Physics with Neutrons 1 (Fundamentals)
Module version of WS 2018/9
There are historic module descriptions of this module. A module description is valid until replaced by a newer one.
Whether the module’s courses are offered during a specific semester is listed in the section Courses, Learning and Teaching Methods and Literature below.
|available module versions|
|WS 2022/3||WS 2021/2||WS 2020/1||WS 2019/20||WS 2018/9||WS 2017/8||WS 2016/7||WS 2015/6||WS 2010/1|
PH2053 is a semester module in English or German language at Master’s level which is offered in winter semester.
This Module is included in the following catalogues within the study programs in physics.
- Specific catalogue of special courses for condensed matter physics
- Specific catalogue of special courses for Applied and Engineering Physics
- Complementary catalogue of special courses for nuclear, particle, and astrophysics
- Complementary catalogue of special courses for Biophysics
If not stated otherwise for export to a non-physics program the student workload is given in the following table.

## MATERIAL PROVIDED
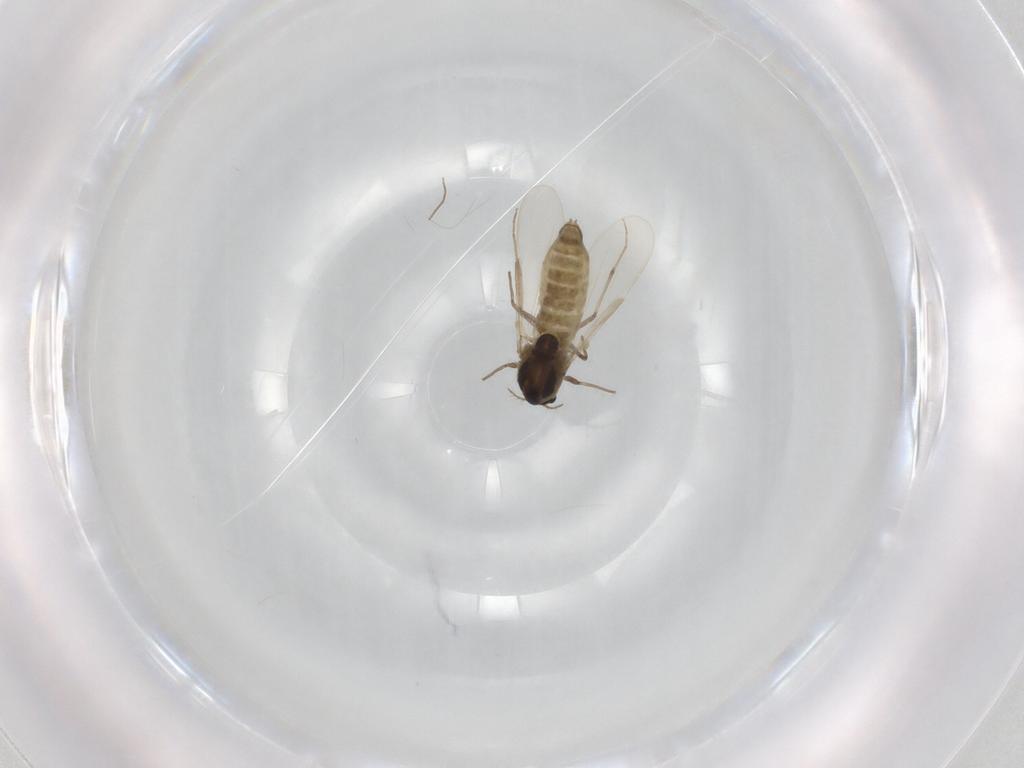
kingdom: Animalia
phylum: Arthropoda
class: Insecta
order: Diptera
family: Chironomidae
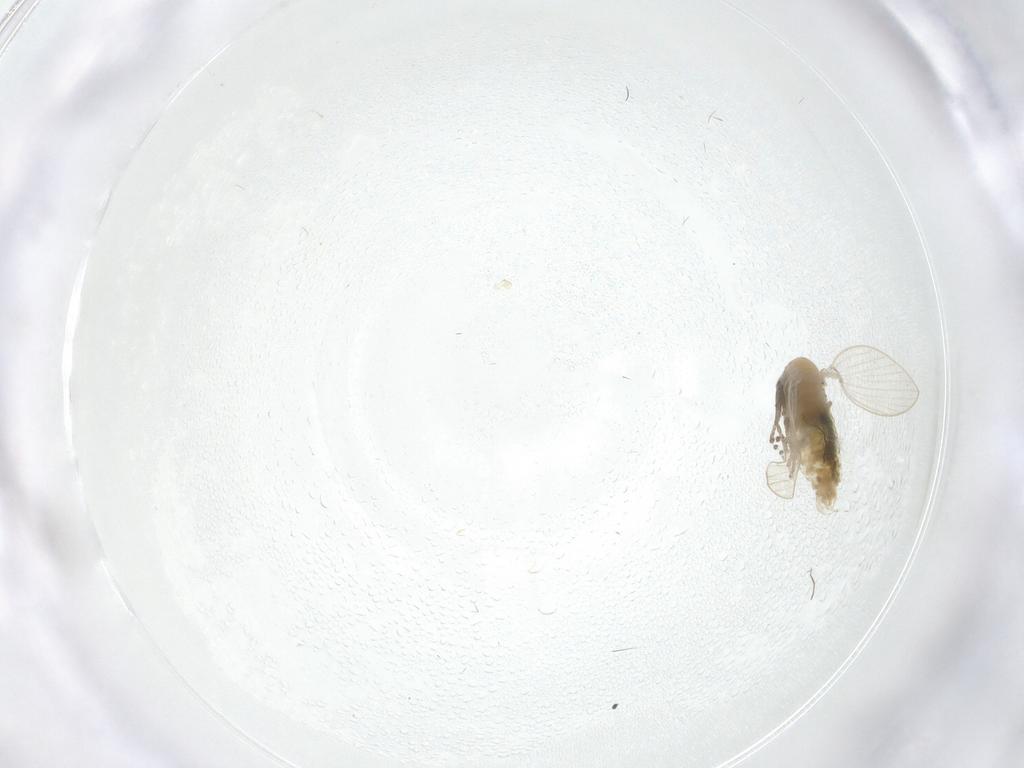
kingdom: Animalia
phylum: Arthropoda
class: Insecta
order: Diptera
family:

## ASSIGNED TASK
Repeat word for word the part of the neutron physics module description between "Module version of" and "and Literature below.", inclusive.

## COMPLETED TASK
Module version of WS 2018/9
There are historic module descriptions of this module. A module description is valid until replaced by a newer one.
Whether the module’s courses are offered during a specific semester is listed in the section Courses, Learning and Teaching Methods and Literature below.